Calling Melee a co-op game feels slightly underselling it since most people think of it as a competitive fighter first, but the co-operative modes, including multi-man melee, event matches with a partner, and the co-op adventure mode, are a real part of why it dominated GameCube libraries for years. More relevantly, four-player matches where alliances form and dissolve mid-game are a co-op experience by any practical definition, and Melee does that better than almost anything on the platform.

The reason Melee sits at the top of a list like this isn't momentum or nostalgia doing the heavy lifting. The movement tech, the tight frame data, the stage variety, the character roster with Fox and Marth and Falco and Sheik all playing completely differently, it all holds up in a way that very few 2001 games do. The competitive scene still runs major tournaments on original hardware and CRTs, which is a data point about the game's depth that's hard to argue with. The rankings put it at number one and the community data has been consistent on that for a long time.

Super Smash Bros. Melee
FightingPlatformAction

GameCube co-op has a particular texture that's hard to replicate now. Four ports on the front of the console, a controller that was polarizing at first and beloved in retrospect, and a library that quietly assembled some of the best couch gaming of its generation without making a lot of noise about it. The top co-operative Nintendo GameCube games cover a lot of ground, from Nintendo's own party and sports games to third-party tactical shooters that had no obvious reason to be on the platform but showed up anyway and delivered.

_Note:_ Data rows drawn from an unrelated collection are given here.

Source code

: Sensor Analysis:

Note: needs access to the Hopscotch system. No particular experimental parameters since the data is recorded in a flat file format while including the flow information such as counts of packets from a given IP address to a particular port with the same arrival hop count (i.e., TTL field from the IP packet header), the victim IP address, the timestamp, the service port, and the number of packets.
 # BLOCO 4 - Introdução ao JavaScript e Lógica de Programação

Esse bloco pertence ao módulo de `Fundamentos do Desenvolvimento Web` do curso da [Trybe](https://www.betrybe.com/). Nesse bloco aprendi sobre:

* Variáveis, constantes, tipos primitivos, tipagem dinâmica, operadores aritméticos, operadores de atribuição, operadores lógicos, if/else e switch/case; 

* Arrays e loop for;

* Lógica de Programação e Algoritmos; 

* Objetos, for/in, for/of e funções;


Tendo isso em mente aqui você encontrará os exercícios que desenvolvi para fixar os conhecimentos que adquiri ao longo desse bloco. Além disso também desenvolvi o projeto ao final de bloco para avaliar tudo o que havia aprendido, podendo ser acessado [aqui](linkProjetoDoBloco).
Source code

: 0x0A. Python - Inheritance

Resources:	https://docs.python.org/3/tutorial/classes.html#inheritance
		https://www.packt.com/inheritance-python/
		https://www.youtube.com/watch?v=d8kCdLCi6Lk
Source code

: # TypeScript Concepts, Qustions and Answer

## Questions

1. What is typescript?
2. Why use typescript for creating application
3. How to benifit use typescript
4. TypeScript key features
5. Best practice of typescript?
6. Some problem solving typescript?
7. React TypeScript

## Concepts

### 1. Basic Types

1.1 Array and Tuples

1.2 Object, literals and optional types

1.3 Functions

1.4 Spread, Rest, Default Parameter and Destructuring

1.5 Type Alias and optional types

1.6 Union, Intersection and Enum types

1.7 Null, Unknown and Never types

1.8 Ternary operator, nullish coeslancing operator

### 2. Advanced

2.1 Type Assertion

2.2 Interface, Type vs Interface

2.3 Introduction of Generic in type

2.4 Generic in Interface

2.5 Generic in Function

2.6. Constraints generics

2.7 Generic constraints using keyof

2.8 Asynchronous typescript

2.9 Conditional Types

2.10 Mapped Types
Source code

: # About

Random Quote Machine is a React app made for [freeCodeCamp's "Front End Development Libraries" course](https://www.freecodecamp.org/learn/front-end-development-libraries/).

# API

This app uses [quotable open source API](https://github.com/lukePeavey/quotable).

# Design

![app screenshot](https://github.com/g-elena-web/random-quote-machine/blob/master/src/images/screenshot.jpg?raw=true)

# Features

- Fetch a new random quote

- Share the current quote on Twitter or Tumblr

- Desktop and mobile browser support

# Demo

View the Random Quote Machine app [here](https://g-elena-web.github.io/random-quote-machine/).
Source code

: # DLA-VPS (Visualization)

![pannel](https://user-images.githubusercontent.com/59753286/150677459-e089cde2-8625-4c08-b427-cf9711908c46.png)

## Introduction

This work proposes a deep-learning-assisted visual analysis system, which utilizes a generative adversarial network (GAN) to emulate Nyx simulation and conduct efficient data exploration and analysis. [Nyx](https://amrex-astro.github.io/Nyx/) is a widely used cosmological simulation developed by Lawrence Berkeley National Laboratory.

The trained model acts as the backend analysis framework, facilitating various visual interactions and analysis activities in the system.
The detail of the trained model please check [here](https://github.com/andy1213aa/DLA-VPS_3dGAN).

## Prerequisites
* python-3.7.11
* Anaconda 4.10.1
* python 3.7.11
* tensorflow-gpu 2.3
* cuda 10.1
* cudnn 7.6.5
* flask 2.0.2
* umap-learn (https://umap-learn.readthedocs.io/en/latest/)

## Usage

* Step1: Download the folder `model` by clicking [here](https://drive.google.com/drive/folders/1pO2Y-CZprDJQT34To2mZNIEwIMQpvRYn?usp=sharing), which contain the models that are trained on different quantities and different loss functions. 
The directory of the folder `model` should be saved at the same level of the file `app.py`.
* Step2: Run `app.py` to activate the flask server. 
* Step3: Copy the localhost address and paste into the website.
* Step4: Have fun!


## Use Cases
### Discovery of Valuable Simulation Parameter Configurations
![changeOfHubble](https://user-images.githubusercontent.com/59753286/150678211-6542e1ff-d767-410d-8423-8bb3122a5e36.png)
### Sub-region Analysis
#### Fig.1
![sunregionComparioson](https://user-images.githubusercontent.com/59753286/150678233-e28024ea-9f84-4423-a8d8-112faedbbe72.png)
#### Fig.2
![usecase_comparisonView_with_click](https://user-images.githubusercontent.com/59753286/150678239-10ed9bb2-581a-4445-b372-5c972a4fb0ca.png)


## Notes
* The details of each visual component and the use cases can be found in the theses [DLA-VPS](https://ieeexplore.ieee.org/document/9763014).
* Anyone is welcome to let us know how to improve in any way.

What stands out looking at the full list is how many of these games were built around the assumption that two people would be in the same room. Drop-in co-op, split-screen campaigns, pass-and-play party formats, all of it designed for physical proximity in a way that online-first multiplayer design has mostly replaced. Whether that's better or worse is a matter of preference, but the scores suggest people remember it warmly.

Your list probably looks different depending on which games you had access to and which friends you played with. A household with four GBAs and a link cable has a completely different GameCube co-op story than one without. Game Ranks updates daily as ratings keep coming in, so the order will keep shifting as more people weigh in.